В начале XX века французский философ Люсьен Леви-Брюль, пытаясь доказать, что «туземцы» исходили из совершенно иной логики, составил целый список подобных историй: например, о том, как человек, которого спасли, когда он тонул, попросил у своего спасителя подарить ему какую-нибудь красивую одежду или о том, как другой туземец, которого выходили после того, как его искусал тигр, потребовал нож. Один французский миссионер, работавший в Центральной Африке, утверждал, что с ним такие вещи происходили регулярно:

Если вы спасли человеку жизнь, то должны ожидать, что в ближайшее время он вас навестит; теперь у вас есть обязательство по отношению к нему, и избавиться от него вы можете, только сделав ему подарок{69}.

Конечно, спасти кому-то жизнь — это почти всегда потрясающее чувство. Все, что окружает рождение или смерть, непременно несет в себе оттенок бесконечности и потому опрокидывает любые привычные способы нравственных подсчетов. Возможно, именно поэтому в Америке такие истории стали своего рода клише, когда я рос. Помню, как в детстве мне часто рассказывали, что у эскимосов (иногда речь шла о буддистах или китайцах, но, как ни странно, никогда об африканцах) считалось, что если ты спасаешь кому-то жизнь, то навсегда берешь на себя ответственность за этого человека. Это противоречит нашему представлению о взаимности. Но как бы то ни было, в этом тоже есть своя логика.

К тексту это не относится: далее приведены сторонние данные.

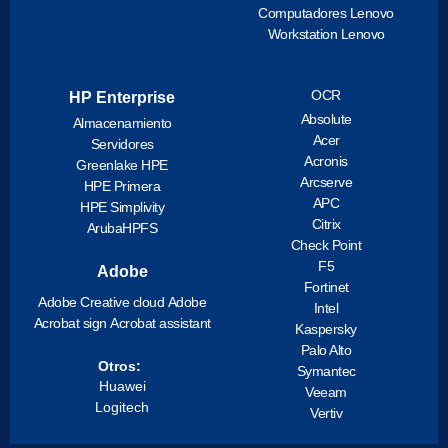
Computadores Lenovo
Workstation Lenovo
OCR
HP Enterprise
Absolute
Almacenamiento
Acer
Servidores
Acronis
Greenlake HPE
Arcserve
HPE Primera
APC
HPE Simplivity
Citrix
ArubaHPFS
Check Point
F5
Adobe
Fortinet
Adobe Creative cloud
Adobe
Intel
Acrobat sign
Acrobat assistant
Kaspersky
Palo Alto
Otros:
Symantec
Huawei
Veeam
Logitech
Vertiv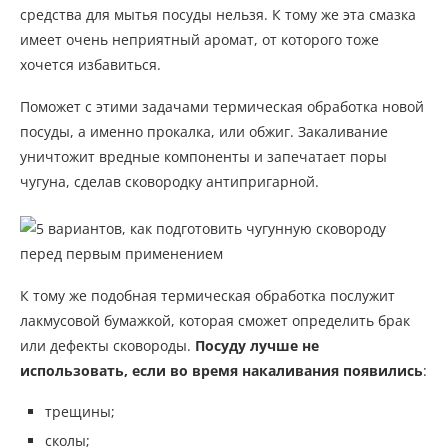
средства для мытья посуды нельзя. К тому же эта смазка
имеет очень неприятный аромат, от которого тоже
хочется избавиться.
Поможет с этими задачами термическая обработка новой
посуды, а именно прокалка, или обжиг. Закаливание
уничтожит вредные компоненты и запечатает поры
чугуна, сделав сковородку антипригарной.
К тому же подобная термическая обработка послужит
лакмусовой бумажкой, которая сможет определить брак
или дефекты сковороды.
Посуду лучше не
использовать, если во время накаливания появились
:
трещины;
сколы;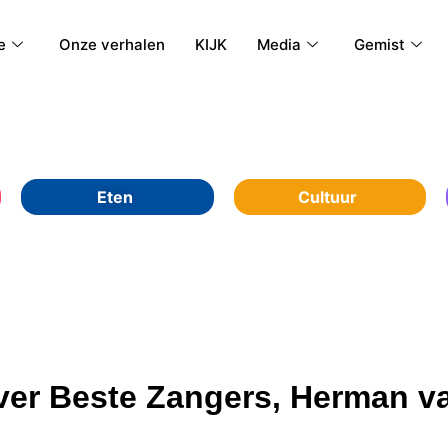
e
Onze verhalen
KIJK
Media
Gemist
Eten
Cultuur
ver Beste Zangers, Herman v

Мы не можем узнать, что на самом деле происходило в головах героев этих историй, поскольку не знаем, кем были эти люди и каковы были их ожидания (как они обычно общались со своими врачами, например). Но можем догадаться. Проведем мысленный эксперимент. Представим, что мы попали в такую страну, где человек, спасший другому жизнь, становился спасенному братом. Это предполагало, что они будут делиться всем и давать другому все, что ему нужно. В таком случае спасенный непременно замечал, что его новоявленный брат — человек очень состоятельный, ему ничего особо не нужно, в то время как у самого спасенного не было многих вещей, которые мог дать ему миссионер.